● **How to complete this task**
Give back the full material exactly. Omit no line.

● **Data extracts**
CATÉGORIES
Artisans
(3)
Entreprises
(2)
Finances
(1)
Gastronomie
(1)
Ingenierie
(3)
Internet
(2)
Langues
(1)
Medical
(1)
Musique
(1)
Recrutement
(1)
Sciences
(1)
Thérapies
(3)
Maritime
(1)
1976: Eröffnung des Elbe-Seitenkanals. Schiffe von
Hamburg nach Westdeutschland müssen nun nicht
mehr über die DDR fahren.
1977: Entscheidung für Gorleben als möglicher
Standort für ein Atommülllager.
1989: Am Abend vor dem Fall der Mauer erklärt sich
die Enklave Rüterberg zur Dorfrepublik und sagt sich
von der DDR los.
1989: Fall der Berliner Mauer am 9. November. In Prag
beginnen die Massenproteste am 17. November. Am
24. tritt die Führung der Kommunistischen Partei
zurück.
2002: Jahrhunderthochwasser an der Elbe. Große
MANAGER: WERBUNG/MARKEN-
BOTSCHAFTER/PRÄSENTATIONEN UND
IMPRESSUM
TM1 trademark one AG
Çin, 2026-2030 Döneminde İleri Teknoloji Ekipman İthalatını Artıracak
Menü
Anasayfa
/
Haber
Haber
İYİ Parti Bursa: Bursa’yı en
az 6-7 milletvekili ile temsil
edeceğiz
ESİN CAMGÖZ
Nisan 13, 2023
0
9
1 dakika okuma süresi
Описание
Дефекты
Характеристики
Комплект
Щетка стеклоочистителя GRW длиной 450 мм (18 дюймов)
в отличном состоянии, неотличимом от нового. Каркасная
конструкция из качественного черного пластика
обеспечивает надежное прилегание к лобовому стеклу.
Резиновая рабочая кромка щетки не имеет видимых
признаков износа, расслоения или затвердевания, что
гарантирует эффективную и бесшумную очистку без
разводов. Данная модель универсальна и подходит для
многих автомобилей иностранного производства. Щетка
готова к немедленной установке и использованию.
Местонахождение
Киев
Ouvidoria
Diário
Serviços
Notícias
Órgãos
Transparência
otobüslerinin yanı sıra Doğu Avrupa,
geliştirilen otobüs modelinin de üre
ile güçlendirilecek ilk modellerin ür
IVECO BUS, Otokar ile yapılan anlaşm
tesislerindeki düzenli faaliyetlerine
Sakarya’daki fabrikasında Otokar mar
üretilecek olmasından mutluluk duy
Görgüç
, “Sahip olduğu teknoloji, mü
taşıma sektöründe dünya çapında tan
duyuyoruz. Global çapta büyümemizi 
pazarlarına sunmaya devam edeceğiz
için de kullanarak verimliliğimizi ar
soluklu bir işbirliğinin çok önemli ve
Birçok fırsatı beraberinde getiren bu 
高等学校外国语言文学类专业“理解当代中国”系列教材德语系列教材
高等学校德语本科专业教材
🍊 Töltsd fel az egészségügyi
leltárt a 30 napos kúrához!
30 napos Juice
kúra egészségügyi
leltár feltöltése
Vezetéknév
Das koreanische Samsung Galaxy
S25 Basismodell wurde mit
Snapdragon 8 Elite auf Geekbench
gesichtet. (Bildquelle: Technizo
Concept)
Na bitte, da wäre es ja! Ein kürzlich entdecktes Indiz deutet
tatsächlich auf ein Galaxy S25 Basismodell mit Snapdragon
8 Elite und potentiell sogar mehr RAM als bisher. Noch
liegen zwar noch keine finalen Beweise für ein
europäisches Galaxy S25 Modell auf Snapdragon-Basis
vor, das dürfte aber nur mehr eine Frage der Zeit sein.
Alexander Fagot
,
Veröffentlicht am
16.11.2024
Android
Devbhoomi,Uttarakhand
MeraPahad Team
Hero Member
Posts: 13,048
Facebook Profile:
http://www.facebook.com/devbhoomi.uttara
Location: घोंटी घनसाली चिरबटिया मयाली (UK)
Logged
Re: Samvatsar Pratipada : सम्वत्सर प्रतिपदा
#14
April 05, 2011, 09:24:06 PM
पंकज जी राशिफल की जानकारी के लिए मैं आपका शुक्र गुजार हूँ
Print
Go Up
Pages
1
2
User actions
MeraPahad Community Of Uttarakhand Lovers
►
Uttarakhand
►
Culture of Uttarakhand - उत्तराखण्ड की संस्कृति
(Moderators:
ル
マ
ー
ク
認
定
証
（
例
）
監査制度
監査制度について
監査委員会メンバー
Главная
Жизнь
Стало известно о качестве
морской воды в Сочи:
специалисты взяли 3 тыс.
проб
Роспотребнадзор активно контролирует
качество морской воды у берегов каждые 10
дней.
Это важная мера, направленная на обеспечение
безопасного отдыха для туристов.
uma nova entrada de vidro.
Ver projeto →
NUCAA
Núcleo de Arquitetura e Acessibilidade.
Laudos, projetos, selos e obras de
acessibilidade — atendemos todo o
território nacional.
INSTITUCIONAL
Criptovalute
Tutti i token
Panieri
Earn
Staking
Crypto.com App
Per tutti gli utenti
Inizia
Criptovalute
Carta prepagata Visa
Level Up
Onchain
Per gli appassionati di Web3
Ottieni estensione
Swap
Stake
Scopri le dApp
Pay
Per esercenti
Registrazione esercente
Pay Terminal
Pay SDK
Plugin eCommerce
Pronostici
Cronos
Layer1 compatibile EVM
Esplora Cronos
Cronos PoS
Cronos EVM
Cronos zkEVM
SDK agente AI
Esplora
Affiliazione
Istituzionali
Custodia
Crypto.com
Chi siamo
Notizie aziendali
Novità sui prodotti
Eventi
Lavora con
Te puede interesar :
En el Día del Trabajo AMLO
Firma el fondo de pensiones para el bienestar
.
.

● **Written solution**
CATÉGORIES
Artisans
(3)
Entreprises
(2)
Finances
(1)
Gastronomie
(1)
Ingenierie
(3)
Internet
(2)
Langues
(1)
Medical
(1)
Musique
(1)
Recrutement
(1)
Sciences
(1)
Thérapies
(3)
Maritime
(1)
1976: Eröffnung des Elbe-Seitenkanals. Schiffe von
Hamburg nach Westdeutschland müssen nun nicht
mehr über die DDR fahren.
1977: Entscheidung für Gorleben als möglicher
Standort für ein Atommülllager.
1989: Am Abend vor dem Fall der Mauer erklärt sich
die Enklave Rüterberg zur Dorfrepublik und sagt sich
von der DDR los.
1989: Fall der Berliner Mauer am 9. November. In Prag
beginnen die Massenproteste am 17. November. Am
24. tritt die Führung der Kommunistischen Partei
zurück.
2002: Jahrhunderthochwasser an der Elbe. Große
MANAGER: WERBUNG/MARKEN-
BOTSCHAFTER/PRÄSENTATIONEN UND
IMPRESSUM
TM1 trademark one AG
Çin, 2026-2030 Döneminde İleri Teknoloji Ekipman İthalatını Artıracak
Menü
Anasayfa
/
Haber
Haber
İYİ Parti Bursa: Bursa’yı en
az 6-7 milletvekili ile temsil
edeceğiz
ESİN CAMGÖZ
Nisan 13, 2023
0
9
1 dakika okuma süresi
Описание
Дефекты
Характеристики
Комплект
Щетка стеклоочистителя GRW длиной 450 мм (18 дюймов)
в отличном состоянии, неотличимом от нового. Каркасная
конструкция из качественного черного пластика
обеспечивает надежное прилегание к лобовому стеклу.
Резиновая рабочая кромка щетки не имеет видимых
признаков износа, расслоения или затвердевания, что
гарантирует эффективную и бесшумную очистку без
разводов. Данная модель универсальна и подходит для
многих автомобилей иностранного производства. Щетка
готова к немедленной установке и использованию.
Местонахождение
Киев
Ouvidoria
Diário
Serviços
Notícias
Órgãos
Transparência
otobüslerinin yanı sıra Doğu Avrupa,
geliştirilen otobüs modelinin de üre
ile güçlendirilecek ilk modellerin ür
IVECO BUS, Otokar ile yapılan anlaşm
tesislerindeki düzenli faaliyetlerine
Sakarya’daki fabrikasında Otokar mar
üretilecek olmasından mutluluk duy
Görgüç
, “Sahip olduğu teknoloji, mü
taşıma sektöründe dünya çapında tan
duyuyoruz. Global çapta büyümemizi 
pazarlarına sunmaya devam edeceğiz
için de kullanarak verimliliğimizi ar
soluklu bir işbirliğinin çok önemli ve
Birçok fırsatı beraberinde getiren bu 
高等学校外国语言文学类专业“理解当代中国”系列教材德语系列教材
高等学校德语本科专业教材
🍊 Töltsd fel az egészségügyi
leltárt a 30 napos kúrához!
30 napos Juice
kúra egészségügyi
leltár feltöltése
Vezetéknév
Das koreanische Samsung Galaxy
S25 Basismodell wurde mit
Snapdragon 8 Elite auf Geekbench
gesichtet. (Bildquelle: Technizo
Concept)
Na bitte, da wäre es ja! Ein kürzlich entdecktes Indiz deutet
tatsächlich auf ein Galaxy S25 Basismodell mit Snapdragon
8 Elite und potentiell sogar mehr RAM als bisher. Noch
liegen zwar noch keine finalen Beweise für ein
europäisches Galaxy S25 Modell auf Snapdragon-Basis
vor, das dürfte aber nur mehr eine Frage der Zeit sein.
Alexander Fagot
,
Veröffentlicht am
16.11.2024
Android
Devbhoomi,Uttarakhand
MeraPahad Team
Hero Member
Posts: 13,048
Facebook Profile:
http://www.facebook.com/devbhoomi.uttara
Location: घोंटी घनसाली चिरबटिया मयाली (UK)
Logged
Re: Samvatsar Pratipada : सम्वत्सर प्रतिपदा
#14
April 05, 2011, 09:24:06 PM
पंकज जी राशिफल की जानकारी के लिए मैं आपका शुक्र गुजार हूँ
Print
Go Up
Pages
1
2
User actions
MeraPahad Community Of Uttarakhand Lovers
►
Uttarakhand
►
Culture of Uttarakhand - उत्तराखण्ड की संस्कृति
(Moderators:
ル
マ
ー
ク
認
定
証
（
例
）
監査制度
監査制度について
監査委員会メンバー
Главная
Жизнь
Стало известно о качестве
морской воды в Сочи:
специалисты взяли 3 тыс.
проб
Роспотребнадзор активно контролирует
качество морской воды у берегов каждые 10
дней.
Это важная мера, направленная на обеспечение
безопасного отдыха для туристов.
uma nova entrada de vidro.
Ver projeto →
NUCAA
Núcleo de Arquitetura e Acessibilidade.
Laudos, projetos, selos e obras de
acessibilidade — atendemos todo o
território nacional.
INSTITUCIONAL
Criptovalute
Tutti i token
Panieri
Earn
Staking
Crypto.com App
Per tutti gli utenti
Inizia
Criptovalute
Carta prepagata Visa
Level Up
Onchain
Per gli appassionati di Web3
Ottieni estensione
Swap
Stake
Scopri le dApp
Pay
Per esercenti
Registrazione esercente
Pay Terminal
Pay SDK
Plugin eCommerce
Pronostici
Cronos
Layer1 compatibile EVM
Esplora Cronos
Cronos PoS
Cronos EVM
Cronos zkEVM
SDK agente AI
Esplora
Affiliazione
Istituzionali
Custodia
Crypto.com
Chi siamo
Notizie aziendali
Novità sui prodotti
Eventi
Lavora con
Te puede interesar :
En el Día del Trabajo AMLO
Firma el fondo de pensiones para el bienestar
.
.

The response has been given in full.